Eppure nella storia del Festival, in tantissime edizioni, i direttori artistici separati dalla conduzione e con specifiche competenze di settore non sono mancati: parliamo di personaggi come Giulio Razzi, Gianni Ravera, Giorgio Moroder, Luis Bacalov, Mauro Pagani e diversi altri. A Sanremo, che da qualche decennio è diventato un gran varietà con numeri di ogni genere, oggi musicalmente parlando resta ben poco da dire, perché, tralasciando un attimo il piano vocale, anche su quello compositivo, produttivo, è sempre più raro trovarsi davanti a un brano con delle idee di una certa importanza, di una qualche qualità (penso a Diodato, che ha scritto un gran bel brano e che molto indicativamente è arrivato 13esimo) o di una qualche novità. Ciò detto, potremmo provocatoriamente rinominare Sanremo Festival dell’Autotune, così da fare finalmente un po’ di chiarezza e far capire a chi abbia qualcosa da dire, da cantare, da esprimere senza correttore vocale ed edulcorazioni varie che sarebbe forse arrivato il momento di migrare altrove e lasciare l’arena dell’Ariston a un tipo di competizione fortemente alterata dalla tecnologia.

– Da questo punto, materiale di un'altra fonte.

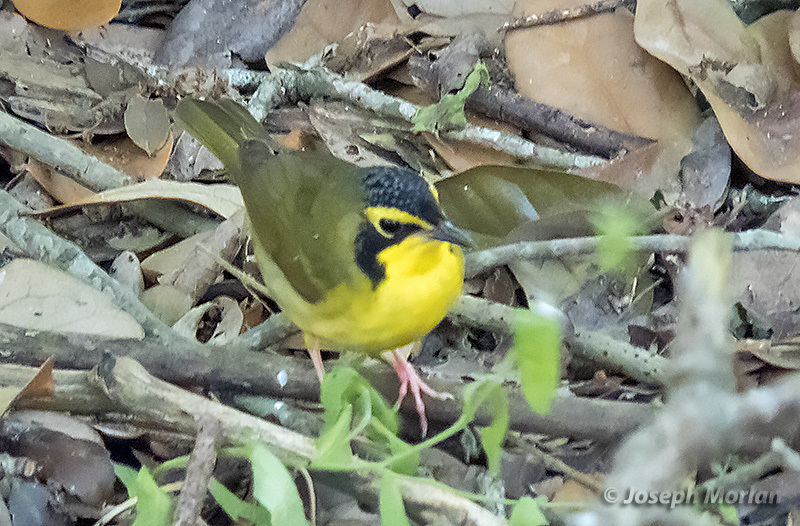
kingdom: Animalia
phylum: Chordata
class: Aves
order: Passeriformes
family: Parulidae
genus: Geothlypis
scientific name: Geothlypis formosa
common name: Kentucky warbler
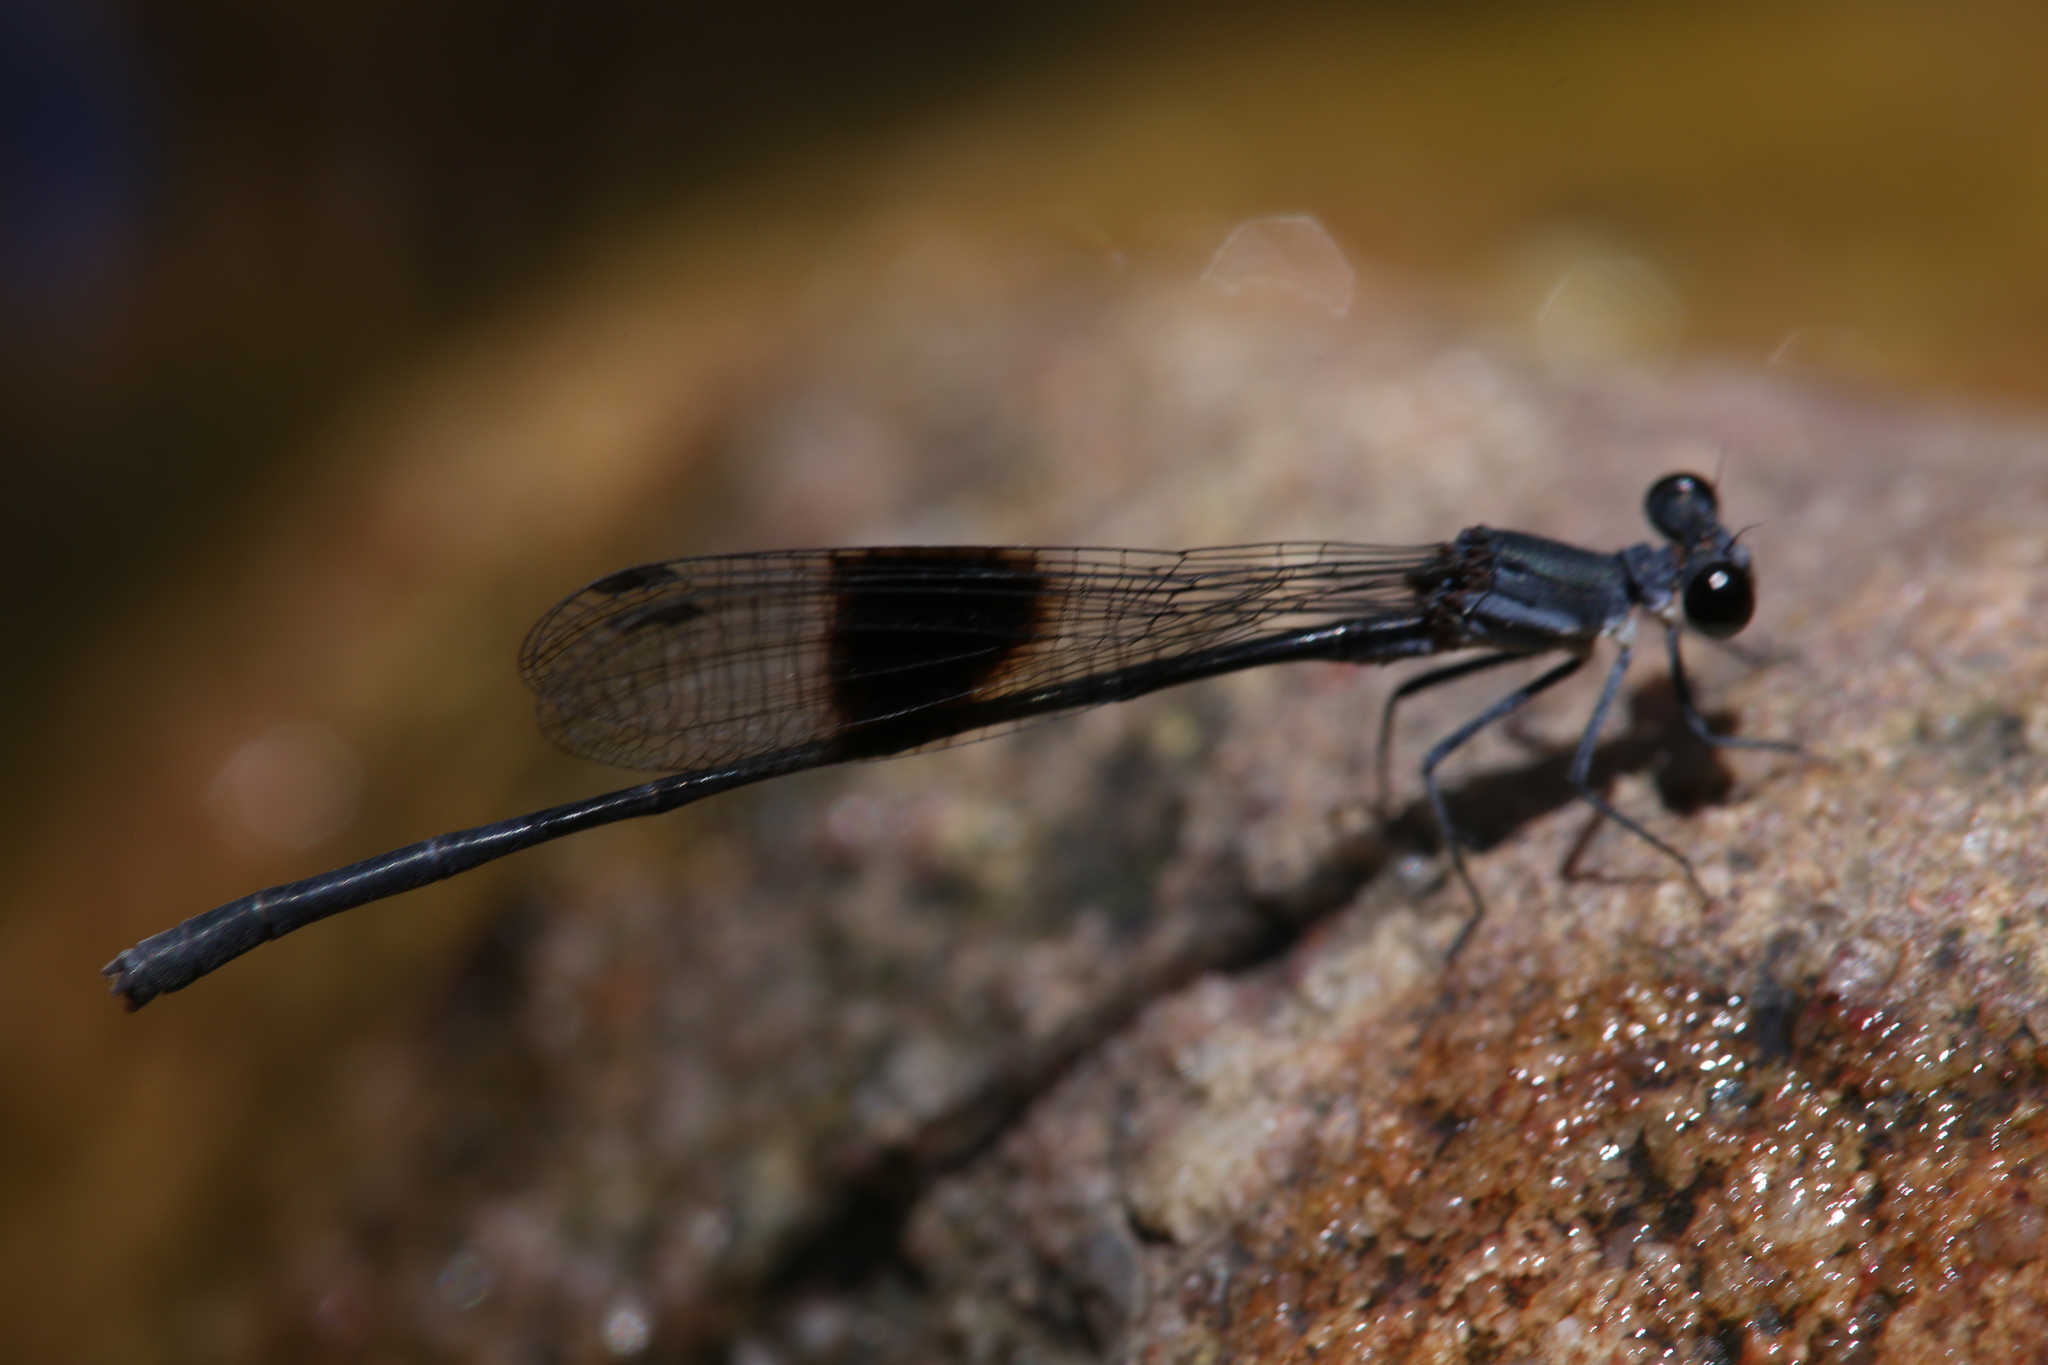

Che per carità, ognuno è liberissimo di usare nelle proprie produzioni, nelle proprie canzoni, ma in una gara canora è un po’ come la guida assistita in quella automobilistica: e infatti in Formula 1 la guida assistita, a discrezione dei piloti, non c’è. Sia chiaro: non è una questione d’intonazione in sé per sé. Quante grandi voci ha avuto la musica senza che fossero perfettamente intonate. È, in una competizione prevalentemente canora, l’importanza di sentire la voce, il timbro vocale, e attraverso di essa conoscere l’artista, il cantante, l’essere umano. Il personaggismo, al Festival di Sanremo, ha progressivamente sacrificato la qualità, la musica, l’arte e gli artisti sull’altare dello share, degli ascolti, dei numeri: una mediasettizazione della Rai, in atto da decenni, che sul palco dell’Ariston vede manifestarsi, anno dopo anno, la sua creatura più riuscita e al tempo stesso mostruosa. Perché non sono gli ascolti, i numeri, a certificare la qualità: così stando le cose, McDonald’s avrebbe già 3 stelle Michelin.
Fare gli ascolti, avere il consenso, non significa per forza avere ragione: seguendo questa logica perversa faremmo un grave torto ai Giordano Bruno mentre al tempo stesso assolveremmo gli Hitler e i Mussolini. Gli ascolti, i numeri, non certificano altro che se stessi, e allora sarebbe forse il caso di riportare il tema della qualità tra le priorità, tirar fuori un po’ di coraggio e dirsi pronti eventualmente anche a sacrificare qualche bel punto percentuale: e chissà, magari poi scoprire che un’offerta di maggior qualità paga uguale.